Поездка в Лондон заняла всего две недели, но за ней последовали многие другие. Вернувшись домой, он пишет из Суонстона миссис Ситуэлл сентиментальную чепуху:
«Я очень устал, но не теряю надежды — все будет хорошо… когда-нибудь, даже если мы к тому времени умрем. Одно я вижу ясно. Смерть — это еще не конец ни горю, ни радости. Я хотел бы превратиться в облака и вновь возникнуть в виде травы или цветов; быть все той же удивительной, пульсирующей, чувствующей материей… Сознание и нервные узлы и прочее в этом роде, в конце концов, всего лишь фикция».
Только что приведенная сентенция вырвалась у Стивенсона в связи с беспокойством по поводу Боба Стивенсона, который чуть не умер от дифтерии. К счастью, он понравился, и, конечно, почти сразу же вслед за ним заболел Луис, который «чувствовал себя плохо, очень плохо», «совершенно неспособным работать». Но посмотрите только, как быстро он восстанавливает физические и душевные силы. Вскоре он уже был в состоянии участвовать в ежегодной инспекционной поездке по маякам и даже смог похвастаться: «Когда нужно, я работаю, как простой матрос, под дождем и ветром, без всякого для себя вреда, и смело смотрю в будущее».

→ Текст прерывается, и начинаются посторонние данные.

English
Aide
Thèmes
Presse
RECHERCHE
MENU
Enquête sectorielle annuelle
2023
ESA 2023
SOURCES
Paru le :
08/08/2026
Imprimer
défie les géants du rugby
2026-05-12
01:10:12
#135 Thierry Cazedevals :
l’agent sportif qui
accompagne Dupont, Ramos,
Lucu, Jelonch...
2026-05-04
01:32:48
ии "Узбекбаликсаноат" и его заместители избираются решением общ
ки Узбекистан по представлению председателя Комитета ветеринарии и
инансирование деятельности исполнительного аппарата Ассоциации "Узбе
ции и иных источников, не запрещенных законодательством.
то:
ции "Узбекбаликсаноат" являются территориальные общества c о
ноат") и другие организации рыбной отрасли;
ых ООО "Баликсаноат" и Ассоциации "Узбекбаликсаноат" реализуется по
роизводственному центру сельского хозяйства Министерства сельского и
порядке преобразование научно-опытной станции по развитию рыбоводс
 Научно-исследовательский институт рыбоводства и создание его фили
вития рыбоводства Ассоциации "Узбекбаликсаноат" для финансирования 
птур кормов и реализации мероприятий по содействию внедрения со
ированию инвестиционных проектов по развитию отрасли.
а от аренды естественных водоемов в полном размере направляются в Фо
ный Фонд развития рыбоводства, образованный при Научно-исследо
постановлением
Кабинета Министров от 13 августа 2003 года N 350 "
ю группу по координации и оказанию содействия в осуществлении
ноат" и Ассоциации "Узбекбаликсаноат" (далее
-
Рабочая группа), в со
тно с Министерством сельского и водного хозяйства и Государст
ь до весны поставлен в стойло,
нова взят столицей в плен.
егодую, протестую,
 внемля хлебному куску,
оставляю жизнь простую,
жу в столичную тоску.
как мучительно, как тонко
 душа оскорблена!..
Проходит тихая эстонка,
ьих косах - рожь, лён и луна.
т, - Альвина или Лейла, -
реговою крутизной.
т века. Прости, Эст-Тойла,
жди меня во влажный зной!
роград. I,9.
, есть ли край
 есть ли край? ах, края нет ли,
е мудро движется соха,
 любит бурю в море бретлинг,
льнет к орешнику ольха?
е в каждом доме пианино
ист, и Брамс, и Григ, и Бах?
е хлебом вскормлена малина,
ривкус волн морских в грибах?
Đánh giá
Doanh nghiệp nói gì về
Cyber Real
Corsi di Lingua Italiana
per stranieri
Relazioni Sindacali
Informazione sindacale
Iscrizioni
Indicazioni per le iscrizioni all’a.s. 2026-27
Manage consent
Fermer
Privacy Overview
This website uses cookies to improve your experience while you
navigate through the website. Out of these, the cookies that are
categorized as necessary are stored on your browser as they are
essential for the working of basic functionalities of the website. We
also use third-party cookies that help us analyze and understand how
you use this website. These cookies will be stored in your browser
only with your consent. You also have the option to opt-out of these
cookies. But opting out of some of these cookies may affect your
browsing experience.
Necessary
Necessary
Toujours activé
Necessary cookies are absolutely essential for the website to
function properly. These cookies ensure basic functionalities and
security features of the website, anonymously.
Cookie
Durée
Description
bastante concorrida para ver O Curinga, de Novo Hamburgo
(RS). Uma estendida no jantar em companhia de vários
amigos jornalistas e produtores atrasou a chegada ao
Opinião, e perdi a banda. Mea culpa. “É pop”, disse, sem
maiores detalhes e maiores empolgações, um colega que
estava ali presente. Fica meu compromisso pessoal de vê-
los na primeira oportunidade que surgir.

Так шли дни и недели с горестями и радостями, работой над очерками о Джоне Ноксе и Уитмене, замыслами других произведений, так и не осуществленных или осуществленных лишь частично, поездкой в Уэльс с родителями и возвращением в Эдинбург, а осенью — жизнью в Суонстоне. В том же 1874 году он побывал в Бакингемшире, в Кембридже и Оксфорде — видимо, еще один побег от богословских диспутов, потому что все попытки Луиса проявить добрую волю и не вступать в столкновения ни к чему не привели. Недаром он написал следующее грустное письмо:
«Я понимаю теперь, почему я так противно себя веду, почему я такой злой и несговорчивый, совсем не похожий на себя, когда я имею дело с родителями: все это потому, что они всегда видят во мне только плохое, выискивают во мне недостатки и никогда ничего не ставят мне в заслугу».
А в более позднем письме, датированном ноябрем 1874 года, он позволяет нам кинуть беглый взгляд на то, как он проводит день.
«Завтрак в 8.30, затем трубка. Во время завтрака и после него читаю о Реформации, с десяти до без четверти час работаю; с часу до двух — второй завтрак π чтение — Шопенгауэр или кто-нибудь из позитивистов; с двух до трех — работа, с трех до шести — когда что; если я возвращаюсь до шести, читаю о Японии. В шесть обед, трубка с отцом и кофе до семи тридцати, с семи тридцати до половины десятого — работа, после чего ужин и трубка дома, у Симпсона или Бэкстера; между одиннадцатью и двенадцатью — в постель».